> **REQUIREMENT**
In the stretch from the line containing "simple factory methods" through the line containing "Produz hortaliças, frutas", replace "Comprehensive" with "Thorough" and change nothing else. Return only those lines and leave out the pictures.

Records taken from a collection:

[Start of Attachment]

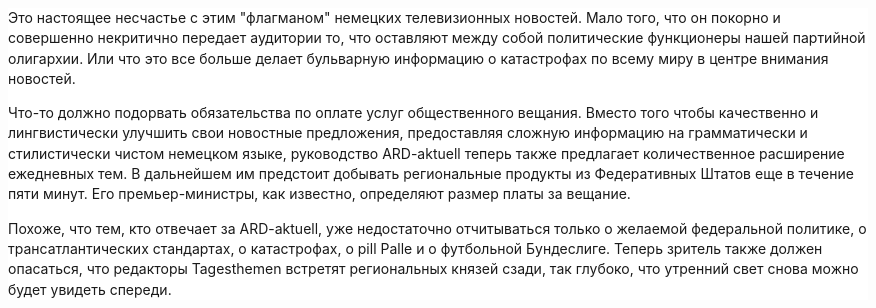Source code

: Это настоящее несчастье с этим "флагманом" немецких телевизионных новостей. Мало того, что он покорно и совершенно некритично передает аудитории то, что оставляют между собой политические функционеры нашей партийной олигархии. Или что это все больше делает бульварную информацию о катастрофах по всему миру в центре внимания новостей.

Что-то должно подорвать обязательства по оплате услуг общественного вещания. Вместо того чтобы качественно и лингвистически улучшить свои новостные предложения, предоставляя сложную информацию на грамматически и стилистически чистом немецком языке, руководство ARD-aktuell теперь также предлагает количественное расширение ежедневных тем. В дальнейшем им предстоит добывать региональные продукты из Федеративных Штатов еще в течение пяти минут. Его премьер-министры, как известно, определяют размер платы за вещание.

Похоже, что тем, кто отвечает за ARD-aktuell, уже недостаточно отчитываться только о желаемой федеральной политике, о трансатлантических стандартах, о катастрофах, о pill Palle и о футбольной Бундеслиге. Теперь зритель также должен опасаться, что редакторы Tagesthemen встретят региональных князей сзади, так глубоко, что утренний свет снова можно будет увидеть спереди.
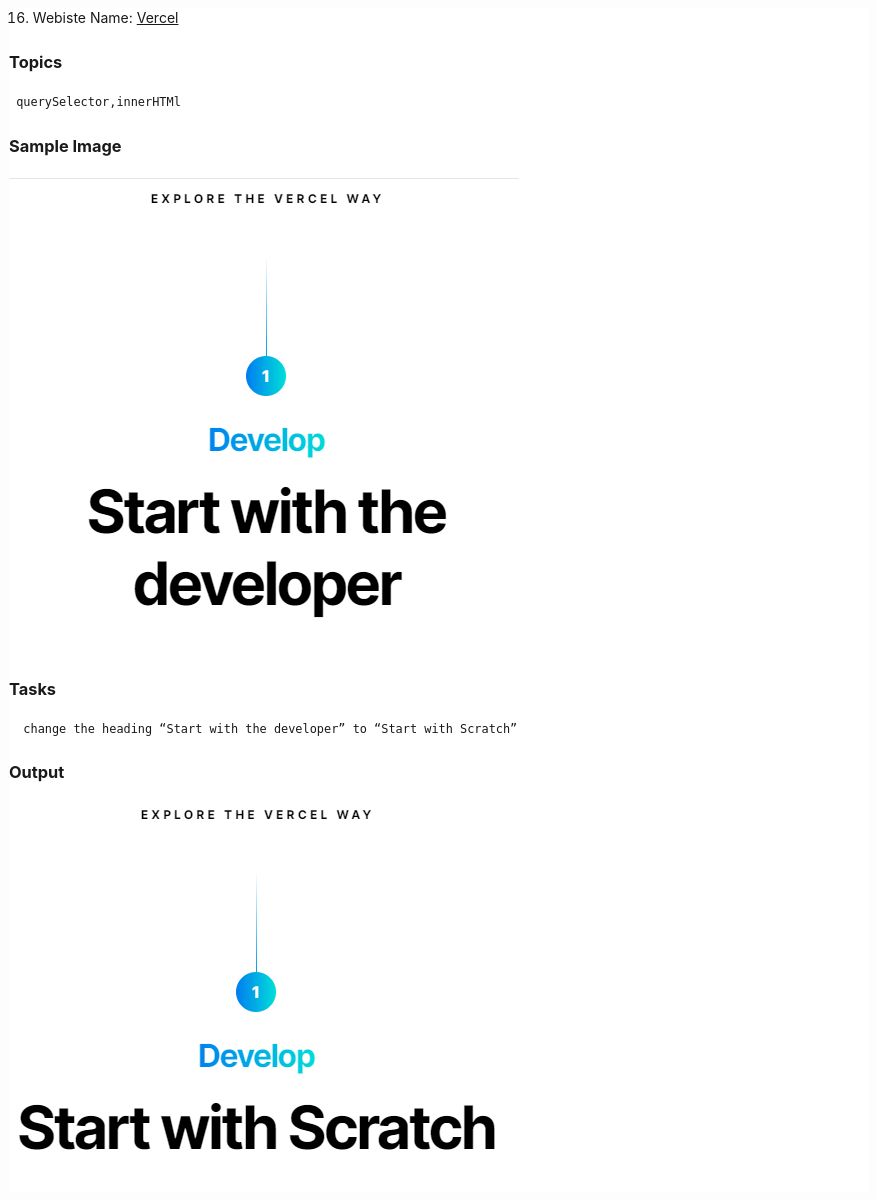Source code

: 16. Webiste Name: [Vercel](https://vercel.com/)

### Topics

     querySelector,innerHTMl

### Sample Image

![Sample One](../task/Pic30.png)

### Tasks

      change the heading “Start with the developer” to “Start with Scratch”

### Output

![Output](../task/Pic31.png)

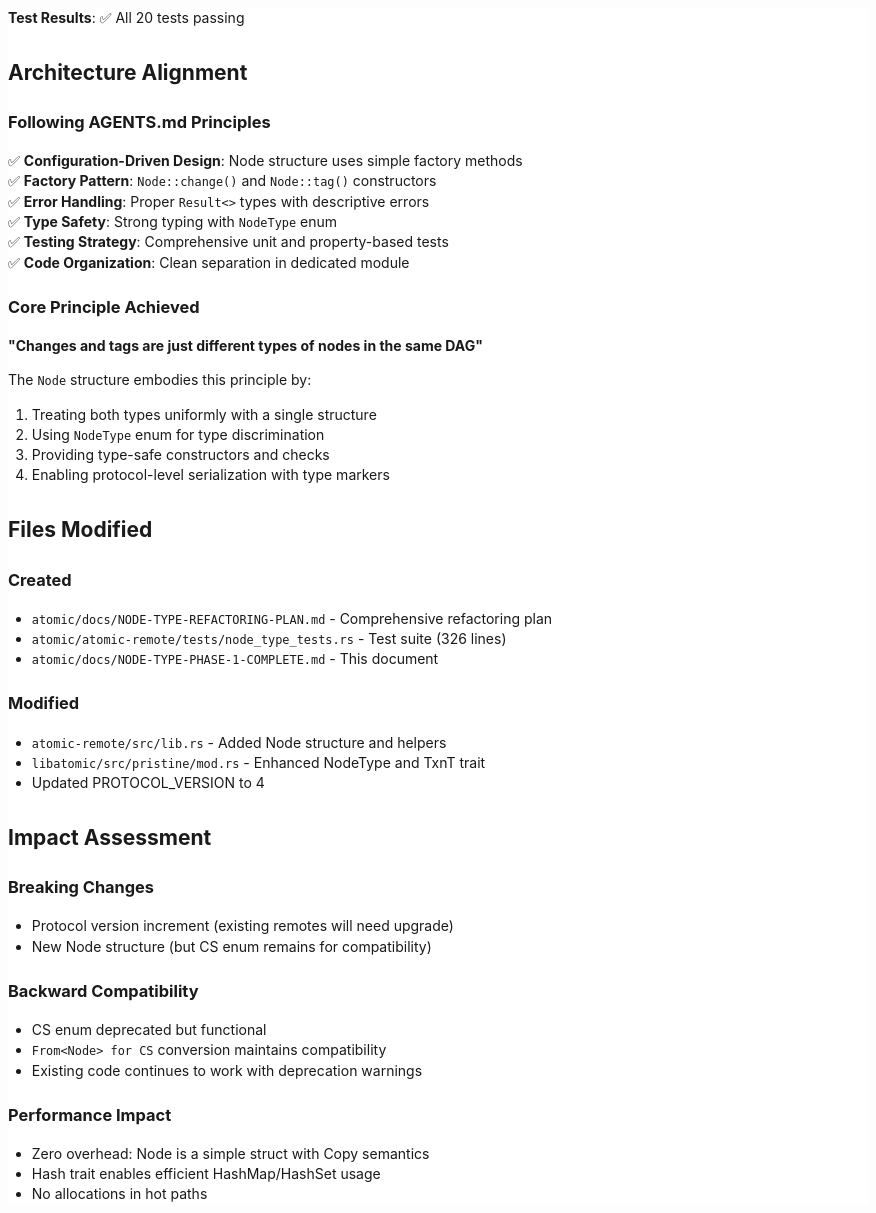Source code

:**Test Results**: ✅ All 20 tests passing

## Architecture Alignment

### Following AGENTS.md Principles

✅ **Configuration-Driven Design**: Node structure uses simple factory methods  
✅ **Factory Pattern**: `Node::change()` and `Node::tag()` constructors  
✅ **Error Handling**: Proper `Result<>` types with descriptive errors  
✅ **Type Safety**: Strong typing with `NodeType` enum  
✅ **Testing Strategy**: Comprehensive unit and property-based tests  
✅ **Code Organization**: Clean separation in dedicated module  

### Core Principle Achieved

**"Changes and tags are just different types of nodes in the same DAG"**

The `Node` structure embodies this principle by:
1. Treating both types uniformly with a single structure
2. Using `NodeType` enum for type discrimination
3. Providing type-safe constructors and checks
4. Enabling protocol-level serialization with type markers

## Files Modified

### Created
- `atomic/docs/NODE-TYPE-REFACTORING-PLAN.md` - Comprehensive refactoring plan
- `atomic/atomic-remote/tests/node_type_tests.rs` - Test suite (326 lines)
- `atomic/docs/NODE-TYPE-PHASE-1-COMPLETE.md` - This document

### Modified
- `atomic-remote/src/lib.rs` - Added Node structure and helpers
- `libatomic/src/pristine/mod.rs` - Enhanced NodeType and TxnT trait
- Updated PROTOCOL_VERSION to 4

## Impact Assessment

### Breaking Changes
- Protocol version increment (existing remotes will need upgrade)
- New Node structure (but CS enum remains for compatibility)

### Backward Compatibility
- CS enum deprecated but functional
- `From<Node> for CS` conversion maintains compatibility
- Existing code continues to work with deprecation warnings

### Performance Impact
- Zero overhead: Node is a simple struct with Copy semantics
- Hash trait enables efficient HashMap/HashSet usage
- No allocations in hot paths
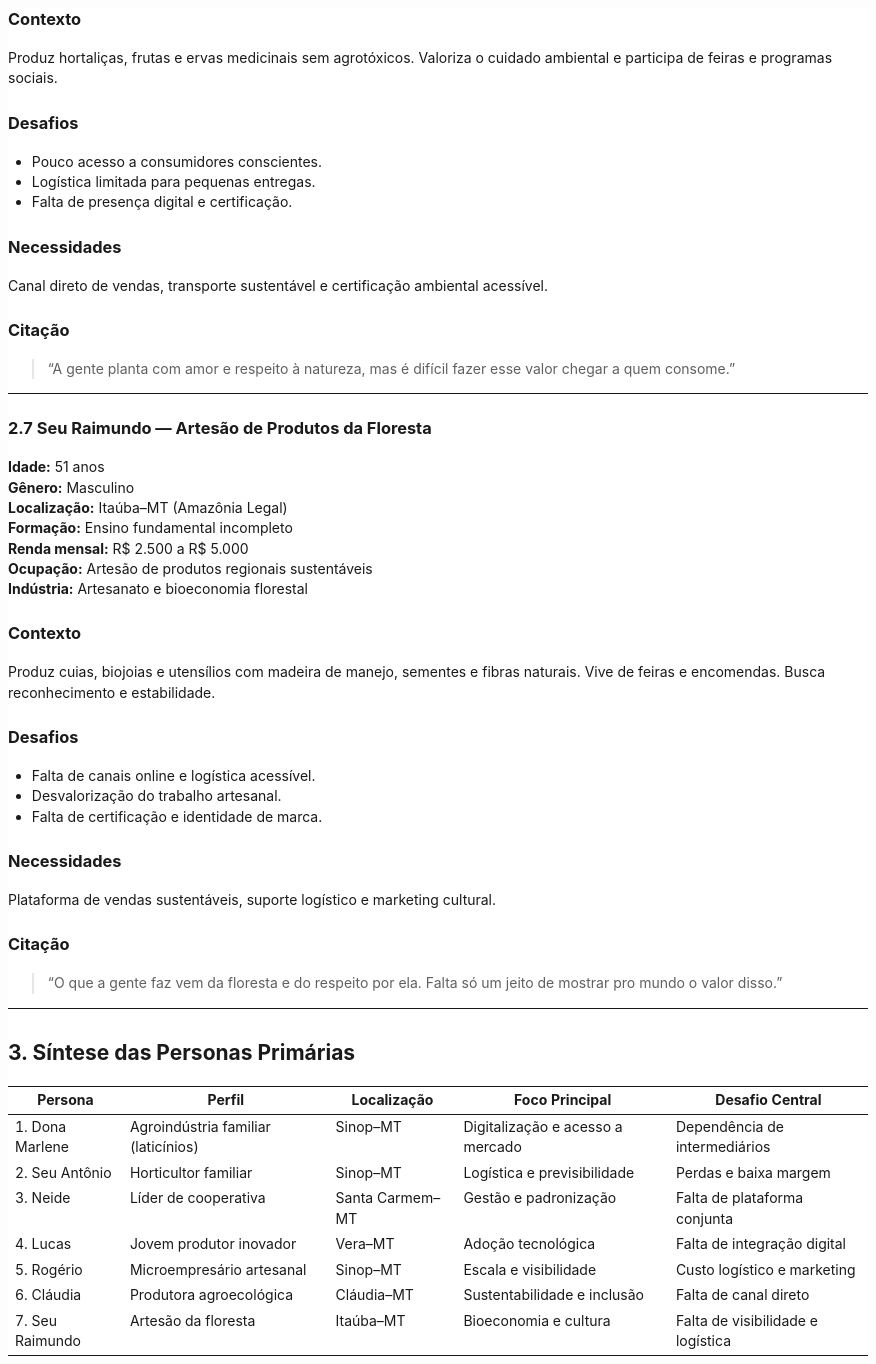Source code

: ### Contexto
Produz hortaliças, frutas e ervas medicinais sem agrotóxicos. Valoriza o cuidado ambiental e participa de feiras e programas sociais.

### Desafios
- Pouco acesso a consumidores conscientes.  
- Logística limitada para pequenas entregas.  
- Falta de presença digital e certificação.  

### Necessidades
Canal direto de vendas, transporte sustentável e certificação ambiental acessível.

### Citação
> “A gente planta com amor e respeito à natureza, mas é difícil fazer esse valor chegar a quem consome.”

---

### 2.7 Seu Raimundo — Artesão de Produtos da Floresta
**Idade:** 51 anos  
**Gênero:** Masculino  
**Localização:** Itaúba–MT (Amazônia Legal)  
**Formação:** Ensino fundamental incompleto  
**Renda mensal:** R$ 2.500 a R$ 5.000  
**Ocupação:** Artesão de produtos regionais sustentáveis  
**Indústria:** Artesanato e bioeconomia florestal  

### Contexto
Produz cuias, biojoias e utensílios com madeira de manejo, sementes e fibras naturais. Vive de feiras e encomendas. Busca reconhecimento e estabilidade.

### Desafios
- Falta de canais online e logística acessível.  
- Desvalorização do trabalho artesanal.  
- Falta de certificação e identidade de marca.  

### Necessidades
Plataforma de vendas sustentáveis, suporte logístico e marketing cultural.  

### Citação
> “O que a gente faz vem da floresta e do respeito por ela. Falta só um jeito de mostrar pro mundo o valor disso.”

---

## 3. Síntese das Personas Primárias

| Persona | Perfil | Localização | Foco Principal | Desafio Central |
|----------|---------|--------------|----------------|----------------|
| 1. Dona Marlene | Agroindústria familiar (laticínios) | Sinop–MT | Digitalização e acesso a mercado | Dependência de intermediários |
| 2. Seu Antônio | Horticultor familiar | Sinop–MT | Logística e previsibilidade | Perdas e baixa margem |
| 3. Neide | Líder de cooperativa | Santa Carmem–MT | Gestão e padronização | Falta de plataforma conjunta |
| 4. Lucas | Jovem produtor inovador | Vera–MT | Adoção tecnológica | Falta de integração digital |
| 5. Rogério | Microempresário artesanal | Sinop–MT | Escala e visibilidade | Custo logístico e marketing |
| 6. Cláudia | Produtora agroecológica | Cláudia–MT | Sustentabilidade e inclusão | Falta de canal direto |
| 7. Seu Raimundo | Artesão da floresta | Itaúba–MT | Bioeconomia e cultura | Falta de visibilidade e logística |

[End of Attachment]

> **EXERCISE RESULT**
✅ **Configuration-Driven Design**: Node structure uses simple factory methods  
✅ **Factory Pattern**: `Node::change()` and `Node::tag()` constructors  
✅ **Error Handling**: Proper `Result<>` types with descriptive errors  
✅ **Type Safety**: Strong typing with `NodeType` enum  
✅ **Testing Strategy**: Thorough unit and property-based tests  
✅ **Code Organization**: Clean separation in dedicated module  

### Core Principle Achieved

**"Changes and tags are just different types of nodes in the same DAG"**

The `Node` structure embodies this principle by:
1. Treating both types uniformly with a single structure
2. Using `NodeType` enum for type discrimination
3. Providing type-safe constructors and checks
4. Enabling protocol-level serialization with type markers

## Files Modified

### Created
- `atomic/docs/NODE-TYPE-REFACTORING-PLAN.md` - Thorough refactoring plan
- `atomic/atomic-remote/tests/node_type_tests.rs` - Test suite (326 lines)
- `atomic/docs/NODE-TYPE-PHASE-1-COMPLETE.md` - This document

### Modified
- `atomic-remote/src/lib.rs` - Added Node structure and helpers
- `libatomic/src/pristine/mod.rs` - Enhanced NodeType and TxnT trait
- Updated PROTOCOL_VERSION to 4

## Impact Assessment

### Breaking Changes
- Protocol version increment (existing remotes will need upgrade)
- New Node structure (but CS enum remains for compatibility)

### Backward Compatibility
- CS enum deprecated but functional
- `From<Node> for CS` conversion maintains compatibility
- Existing code continues to work with deprecation warnings

### Performance Impact
- Zero overhead: Node is a simple struct with Copy semantics
- Hash trait enables efficient HashMap/HashSet usage
- No allocations in hot paths
Source code

: ### Contexto
Produz hortaliças, frutas e ervas medicinais sem agrotóxicos. Valoriza o cuidado ambiental e participa de feiras e programas sociais.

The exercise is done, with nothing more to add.